The following is a listing of information regarding the major train station in Rome. Some are pretty important, such as Rome Termini, Rome Tiburtina and Rome Ostiense, but there are a lot of other small Rome train stations scattered around the city, such as Rome Tuscolana, Rome Trastevere or Rome Nomentana, mainly used for local transportation. If you’re planning to catch a train from Rome, in the following article, Rome-explorer.com will give you some information about Rome train stations.
Rome train stations: Termini Station
Termini is indubitably the main railway station in Rome. It was named after the ancient Baths of Diocletian, which can be found across the street from the main entrance of the station. The works for the building of Termini station began in 1931 and finished in 1950, it was a great success both in capability and design.
Termini is also the centre of Rome's transport system. It is a rather efficient place although it is a little crowded, like all train stations. It is the largest European train station, it has been renovated in the past couple of years, and presently it is perhaps one of the most complete European station. On the other hand, watch out as Rome's pickpockets and petty thieves have their base here. So be alert all the time.
Most inter-city trains and all the very fast Eurostars trains arrive here, while fewer trains, particularly the night time ones, arrive and leave from the Tiburtina and Ostiense train stations. In the largest of all Rome train stations you will find several facilities: left luggage, tourist information service, shuttle train to the airport, train information service, car rental, Exchange Office, a 24 hours "Drugstore", a shopping centre in the underground hall with 200 shops of all sorts. To get more information just check Grandistazioni.it.
Another area to use caution is outside of the Stazione Termini. Numerious travelers have reported that kids just outside the station quickly approach English looking and sounding tourists who exit the station. These kids have been known to thrust pen and postcard into the hands of tourists and ask for help writing a letter "home." These "kids" then dictate a story of poverty and hunger so disturbing that the tourist is often guilt-ed into handing over some cash.
Rome train stations: Tiburtina Station
Roma Tiburtina is the second-largest railway station in Rome, after Roma Termini. Located in the north-eastern part of the city, it is undergoing some major renewal works to be redeveloped as a hub for the Italian high speed rail services, which won't pass through Termini, as it is a terminal station. Among Rome train stations, Tiburtina was above all dedicated to night trains to and from France, Switzerland and Austria. Even if all the major trains stopped here before arriving to Termini. In this station you’ll find left luggage, tourist information service, train to Fiumicino airport, information service, a 24 hours "Drugstore".
To get more information about this Rome train station check the Italian railway company site Ferroviedellostato.it
Rome train stations: Ostiense Station
Roma Ostiense is a train station in Piazza dei Partigiani, serving the Ostiense district of Rome, a short distance from the Porta San Paolo. The station’s building in itself has a remarkable historical and architectural relevance, the station was built to commemorate the forthcoming visit of Adolf Hitler to Rome in 1938, with the aim of creating a monumental station to receive the German dictator. A new road was also built to connect the station with Porta San Paolo - this was initially named Via A. Hitler but, after the Second World War, it was renamed Viale delle Cave Ardeatine. The station was designed by the Italian architect, Roberto Narducci.

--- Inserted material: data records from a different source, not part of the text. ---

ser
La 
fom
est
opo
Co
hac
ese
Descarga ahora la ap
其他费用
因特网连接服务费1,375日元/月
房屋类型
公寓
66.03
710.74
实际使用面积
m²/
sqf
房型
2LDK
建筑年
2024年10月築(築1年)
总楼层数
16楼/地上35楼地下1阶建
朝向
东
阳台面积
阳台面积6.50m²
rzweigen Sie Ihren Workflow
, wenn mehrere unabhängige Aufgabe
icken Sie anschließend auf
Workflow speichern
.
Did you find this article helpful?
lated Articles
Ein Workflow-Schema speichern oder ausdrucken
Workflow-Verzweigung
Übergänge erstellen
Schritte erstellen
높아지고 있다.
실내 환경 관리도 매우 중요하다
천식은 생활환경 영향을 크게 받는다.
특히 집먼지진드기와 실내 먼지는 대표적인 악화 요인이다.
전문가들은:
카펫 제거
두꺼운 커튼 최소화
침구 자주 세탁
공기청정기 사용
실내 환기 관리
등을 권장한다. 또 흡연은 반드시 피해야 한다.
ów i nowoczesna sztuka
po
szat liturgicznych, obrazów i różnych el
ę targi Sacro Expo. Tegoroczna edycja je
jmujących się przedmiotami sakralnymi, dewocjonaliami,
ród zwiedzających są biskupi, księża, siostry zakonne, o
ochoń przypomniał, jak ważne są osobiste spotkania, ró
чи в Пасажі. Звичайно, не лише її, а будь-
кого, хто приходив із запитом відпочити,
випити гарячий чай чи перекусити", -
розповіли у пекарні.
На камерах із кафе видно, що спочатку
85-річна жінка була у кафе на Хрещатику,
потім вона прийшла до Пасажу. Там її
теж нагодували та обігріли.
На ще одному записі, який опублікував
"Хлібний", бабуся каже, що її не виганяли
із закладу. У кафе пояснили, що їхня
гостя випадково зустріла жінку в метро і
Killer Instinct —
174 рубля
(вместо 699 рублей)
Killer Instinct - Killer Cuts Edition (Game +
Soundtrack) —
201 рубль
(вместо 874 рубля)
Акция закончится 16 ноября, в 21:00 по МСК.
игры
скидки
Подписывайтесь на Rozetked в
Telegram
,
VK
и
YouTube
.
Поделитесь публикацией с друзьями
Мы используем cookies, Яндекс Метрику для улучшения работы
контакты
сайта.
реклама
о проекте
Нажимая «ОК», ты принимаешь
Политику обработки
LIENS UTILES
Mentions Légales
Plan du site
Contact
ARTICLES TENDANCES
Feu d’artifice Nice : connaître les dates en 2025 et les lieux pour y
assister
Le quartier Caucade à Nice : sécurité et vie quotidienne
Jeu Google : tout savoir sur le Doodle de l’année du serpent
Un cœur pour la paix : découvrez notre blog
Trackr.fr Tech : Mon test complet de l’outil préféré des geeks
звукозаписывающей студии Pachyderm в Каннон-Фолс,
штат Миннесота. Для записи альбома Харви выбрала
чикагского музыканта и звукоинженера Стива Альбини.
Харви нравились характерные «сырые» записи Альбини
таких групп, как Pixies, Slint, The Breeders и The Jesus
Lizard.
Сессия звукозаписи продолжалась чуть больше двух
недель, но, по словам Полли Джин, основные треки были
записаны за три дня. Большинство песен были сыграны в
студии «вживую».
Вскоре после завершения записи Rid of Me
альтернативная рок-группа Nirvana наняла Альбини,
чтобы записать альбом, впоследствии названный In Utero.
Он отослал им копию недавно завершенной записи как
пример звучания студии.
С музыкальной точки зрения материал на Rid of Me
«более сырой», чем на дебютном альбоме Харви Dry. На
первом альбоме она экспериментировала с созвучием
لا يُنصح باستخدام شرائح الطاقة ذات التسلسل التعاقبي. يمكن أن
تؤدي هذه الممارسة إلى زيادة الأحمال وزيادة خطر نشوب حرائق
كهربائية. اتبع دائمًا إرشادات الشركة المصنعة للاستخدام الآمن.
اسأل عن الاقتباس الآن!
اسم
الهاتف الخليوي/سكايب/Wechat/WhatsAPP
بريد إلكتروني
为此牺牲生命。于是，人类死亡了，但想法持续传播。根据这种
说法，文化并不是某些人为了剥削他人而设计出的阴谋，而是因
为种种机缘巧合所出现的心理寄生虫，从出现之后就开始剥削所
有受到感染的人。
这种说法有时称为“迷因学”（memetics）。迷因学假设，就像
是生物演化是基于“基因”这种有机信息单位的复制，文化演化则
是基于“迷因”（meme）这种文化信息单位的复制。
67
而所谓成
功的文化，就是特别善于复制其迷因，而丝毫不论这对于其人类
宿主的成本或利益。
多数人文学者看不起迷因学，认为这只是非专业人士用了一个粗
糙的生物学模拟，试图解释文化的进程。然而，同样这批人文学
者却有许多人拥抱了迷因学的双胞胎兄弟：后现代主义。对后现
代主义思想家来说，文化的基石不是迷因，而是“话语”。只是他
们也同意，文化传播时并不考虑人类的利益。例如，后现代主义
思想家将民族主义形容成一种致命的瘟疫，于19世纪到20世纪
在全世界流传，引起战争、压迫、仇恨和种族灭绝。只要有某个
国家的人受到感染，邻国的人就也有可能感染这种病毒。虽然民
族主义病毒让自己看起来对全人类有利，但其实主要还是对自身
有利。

The entire facade is made of Travertine marble and the entrance is marked by a pillared portico. On the right side of the station there is a relief by Francesco Nagni that represents the mythical figures of Bellerophon and Pegasus. This is one of Rome train stations run by the CentoStazioni arm of the Ferrovie dello Stato group and the urban rail lines FR1, FR3 and FR5 run through it. Ostiense station is linked with the Piramide Metro B station and from here you can take the Rome-Lido railway line to go to Ostia, the seaside Roman district.